Activity →
Please answer these from the OpenStack troubleshooting notes:
1. Which command gets the list of devices?
2. What two devices should appear at a minimum?
3. Which kind of ssh authentication is allowed when logging onto a Worker VM from the command line?

Troubleshooting OpenStack

OpenStack is a complex framework. It is beyond the scope of our documentation to go into it's setup and configuration. However, we do have a few tips that are helpful when dealing with Phagescan Workers running in OpenStack.

Find Network IPs in Use by Virtual Network Hardware

The easiest way is to use the OpenStackUI. Alternatively, you can use the command line.

On the command line, you can do the following.

Get the list of devices:

sudo ip netns list

At a minimum, you should see a qrouter and a qdhcp device.

Query the status of each device:

sudo ip netns exec <qrouter-blah-uuid> ifconfig -a
sudo ip netns exec <qdhcp-blah-uuid> ifconfig -a

Log onto a Worker VM

This can be done either using the OpenStack UI's VNC relay or the command line.

For the command line, it will only work on the Linux VM's and only ssh with public key auth is allowed. Make sure you have the private key associated with the public key stored in the VM.

If you do not know the IP address of the VM that you want to connect to, use the OpenStack UI to find the IP and OS Type of the VM that you want to connect to.

Data extracts →
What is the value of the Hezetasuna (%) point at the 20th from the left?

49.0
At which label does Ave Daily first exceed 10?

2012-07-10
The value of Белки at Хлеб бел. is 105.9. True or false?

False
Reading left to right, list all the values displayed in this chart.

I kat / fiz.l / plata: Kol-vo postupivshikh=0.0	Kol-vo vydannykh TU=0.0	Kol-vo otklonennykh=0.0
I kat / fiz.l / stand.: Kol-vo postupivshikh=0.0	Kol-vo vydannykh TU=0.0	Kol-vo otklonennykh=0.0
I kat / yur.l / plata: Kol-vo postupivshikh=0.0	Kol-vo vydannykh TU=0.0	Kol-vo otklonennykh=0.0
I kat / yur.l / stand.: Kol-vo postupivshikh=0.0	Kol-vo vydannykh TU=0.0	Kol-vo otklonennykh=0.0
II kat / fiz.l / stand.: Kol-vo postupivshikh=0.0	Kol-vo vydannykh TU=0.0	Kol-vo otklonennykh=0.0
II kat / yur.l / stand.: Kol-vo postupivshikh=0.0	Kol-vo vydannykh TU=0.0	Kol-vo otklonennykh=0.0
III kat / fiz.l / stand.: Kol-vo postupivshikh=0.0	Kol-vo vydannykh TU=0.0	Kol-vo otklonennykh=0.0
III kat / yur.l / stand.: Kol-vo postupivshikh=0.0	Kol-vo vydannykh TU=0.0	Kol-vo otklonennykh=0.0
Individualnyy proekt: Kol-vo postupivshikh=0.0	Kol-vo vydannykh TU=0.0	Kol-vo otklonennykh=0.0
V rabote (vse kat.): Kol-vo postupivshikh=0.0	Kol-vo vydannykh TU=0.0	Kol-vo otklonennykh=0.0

Solution to this task →
1. sudo ip netns list
2. A qrouter and a qdhcp device.
3. Public key auth only.